Ethopia’s $1 billion sovereign issue was 2.6 times oversubscribed.


Governments in Africa issued a record amount of debt in international markets in 2014, taking advantage of strong investor demand and low borrowing costs ahead of the Federal Reserve’s expected rate increases this year. While a rising dollar could make repayments more difficult, analysts say the proceeds of the bonds could feed continued strong economic growth in Africa, if invested in badly needed infrastructure rather than consumer spending.

Ethiopia, with GDP per capita of $632, issued $1 billion in its first-ever eurodollar bond in early December, becoming the poorest country ever to tap the global sovereign bond market. The 10-year bonds, yielding 6.625%, attracted $2.6 billion in bids, mainly from funds in the US and Britain. Deutsche Bank and J.P Morgan managed the sale.

William Jackson, senior emerging markets economist at Capital Economics, says: “African countries’ borrowing as a share of GDP has not been large. If the proceeds are spent on capital investment, this will produce greater returns and improve the ability of these countries to repay.”

Ethiopia, Africa’s fastest-growing economy, plans to invest in hydropower and rail projects, as well as sugar plantations. Although the country’s public finances are in good shape, there are questions about its governance, weak institutions and violent potential, Jackson says.

The Ethiopia bond brought Africa’s sovereign debt issuance for 2014 to a record $11.6 billion, up from $9.7 billion in 2013, according to Standard Bank of South Africa. “African growth is still outpacing much of the rest of the world, and with that expansion comes a growing need to fund infrastructure investment,” says Megan McDonald, global head of debt primary markets at Standard Bank.

“Despite some of the global challenges, Africa is still issuing  [debt] and investors are still buying up that issuance,” McDonald says. “Investors in international markets continue to look for yield in spite of the fact that quantitative easing has come to an end.”
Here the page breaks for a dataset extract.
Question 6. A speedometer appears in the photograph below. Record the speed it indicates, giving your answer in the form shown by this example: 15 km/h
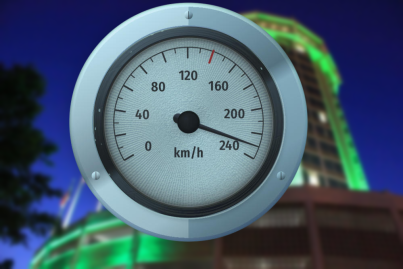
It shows 230 km/h
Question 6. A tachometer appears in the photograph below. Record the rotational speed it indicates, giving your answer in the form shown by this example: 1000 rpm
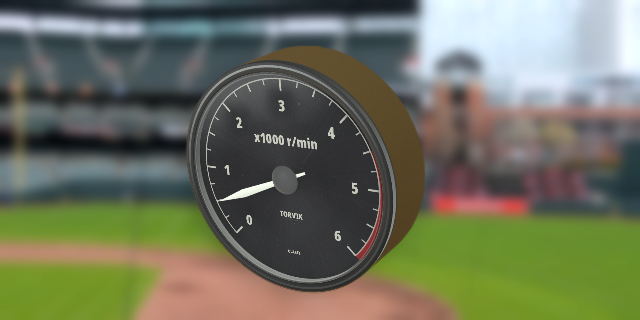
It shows 500 rpm
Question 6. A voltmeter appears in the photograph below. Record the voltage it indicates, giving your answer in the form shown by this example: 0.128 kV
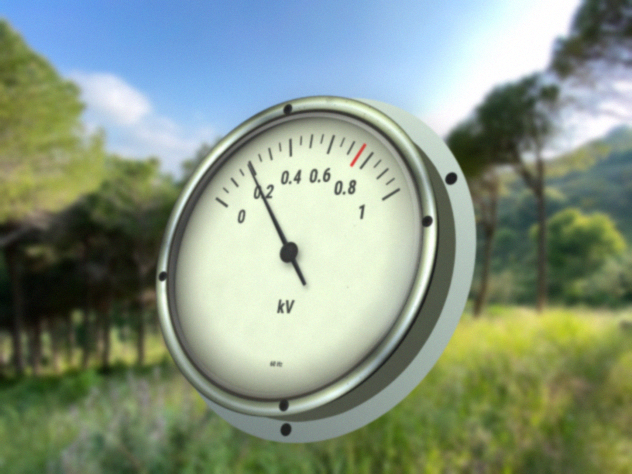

Rate rises in the US have been expected for a long time and are not likely to cause a dramatic rise in yields in emerging markets, says Jackson. “The Fed will move slowly, and any increases will be gradual,” he notes.

In the largest debut for an African country in the sovereign bond market, Kenya raised $2 billion last June in five-year and 10-year bonds, and added another $750 million bond tap to the issue in December. In September, Ghana sold $1 billion of bonds ahead of the arrival of an International Monetary Fund mission to help it cope with a large fiscal deficit, dwindling foreign exchange reserves and worsening inflation. The issue was oversubscribed at a yield of 8.25%, or 572 basis points above US Treasurys.

Finance ministers of some African countries may become a bit more cautious as US rate increases draw near, Jackson says, “but it is certainly possible that there will be more issues.” Rwanda, which had a successful $400 million international bond sale in 2013, says it may sell as much as $1 billion in dollar-denominated bonds this year.